I have a string "abc" and I am greping it in 15 files in my directory in shell. When I grep "abc" in my 15 files than it returns me the whole line of the files in which its present like this:

abc 0.2  9.0
abc 0.01 8.0
abc 0.06 9.4
abc 0.02 8.7

Now I want this output to be sorted in ascending order according to the second column.

So I wrote the command like this:

grep "abc" *.txt | sort -nr -t_ -k2

but the above command is not working and I don't know why.

Your command is not working because you don't have underscores separating the columns; further, you wanted the data ascending but you told it to sort in reverse (descending) order. Use:

grep "abc" *.txt | sort -n -k 2

Or:

grep "abc" *.txt | sort -k 2n

Note that if there are multiple files, your grep output will be prefixed with a file name. You will have to decide whether that matters. It only screws things up if there are spaces in any of the file names. The -h option to grep suppresses the file names.

I suggest to delete -t_ parameter, because as I see you use spaces as separator, not underscore. After that it works for me:

$ cat t | sort -n -k2
abc 0.01 8.0
abc 0.02 8.7
abc 0.06 9.4
abc 0.2  9.0

Updated: and yes, as @jonathan-leffler said you also should omit -r option for sorting in ascending order.
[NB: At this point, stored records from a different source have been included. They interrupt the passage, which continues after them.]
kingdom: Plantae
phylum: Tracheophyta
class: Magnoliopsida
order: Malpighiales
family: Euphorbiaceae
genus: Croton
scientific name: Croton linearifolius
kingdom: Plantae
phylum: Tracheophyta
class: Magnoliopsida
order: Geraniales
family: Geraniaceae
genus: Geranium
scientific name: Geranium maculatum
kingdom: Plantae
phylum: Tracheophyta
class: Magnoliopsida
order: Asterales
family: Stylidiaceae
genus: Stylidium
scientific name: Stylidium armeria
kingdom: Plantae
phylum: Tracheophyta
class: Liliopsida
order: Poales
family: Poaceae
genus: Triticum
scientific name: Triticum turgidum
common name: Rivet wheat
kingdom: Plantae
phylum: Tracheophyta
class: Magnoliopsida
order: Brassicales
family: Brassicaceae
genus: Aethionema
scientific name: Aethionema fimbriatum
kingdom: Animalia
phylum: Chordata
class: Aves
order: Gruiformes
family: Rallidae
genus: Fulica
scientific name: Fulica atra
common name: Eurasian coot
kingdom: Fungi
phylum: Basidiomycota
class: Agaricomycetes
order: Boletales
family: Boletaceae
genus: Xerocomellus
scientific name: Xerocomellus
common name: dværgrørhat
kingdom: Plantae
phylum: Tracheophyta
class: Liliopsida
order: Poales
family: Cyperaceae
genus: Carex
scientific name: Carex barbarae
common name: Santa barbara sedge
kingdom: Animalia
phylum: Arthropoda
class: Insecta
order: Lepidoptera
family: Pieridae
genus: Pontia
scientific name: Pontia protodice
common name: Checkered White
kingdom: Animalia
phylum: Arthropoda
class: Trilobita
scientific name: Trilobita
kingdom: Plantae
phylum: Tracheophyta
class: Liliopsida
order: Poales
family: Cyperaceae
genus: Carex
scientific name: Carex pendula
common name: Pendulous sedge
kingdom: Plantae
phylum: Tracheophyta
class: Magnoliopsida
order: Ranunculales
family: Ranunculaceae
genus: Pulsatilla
You can replace your entire script, including the call to grep , with one call to awk

awk '/abc/{a[$2,i++]=$0}END{l=asorti(a,b);for(i=1;i<=l;i++)print a[b[i]]}' *.txt

Example

$ ls *.txt
four.txt  one.txt  three.txt  two.txt

$ cat *.txt
abc 0.02 8.3
foo
abc 0.06 9.4
bar
blah blah
abc 0.2  9.0
blah
abc 0.01 8.0
blah
abc 0.02 8.7
blah blah

$ awk '/abc/{a[$2,i++]=$0}END{l=asorti(a,b);for(i=1;i<=l;i++)print a[b[i]]}' *.txt
abc 0.01 8.0
abc 0.02 8.3
abc 0.02 8.7
abc 0.06 9.4
abc 0.2  9.0

First problem: you've used -t_ to specify the field separator, but the output doesn't contain _ characters.

Next problem: the -k option has two arguments, start field and end field. By omitting the end field, you get end_of_line by default.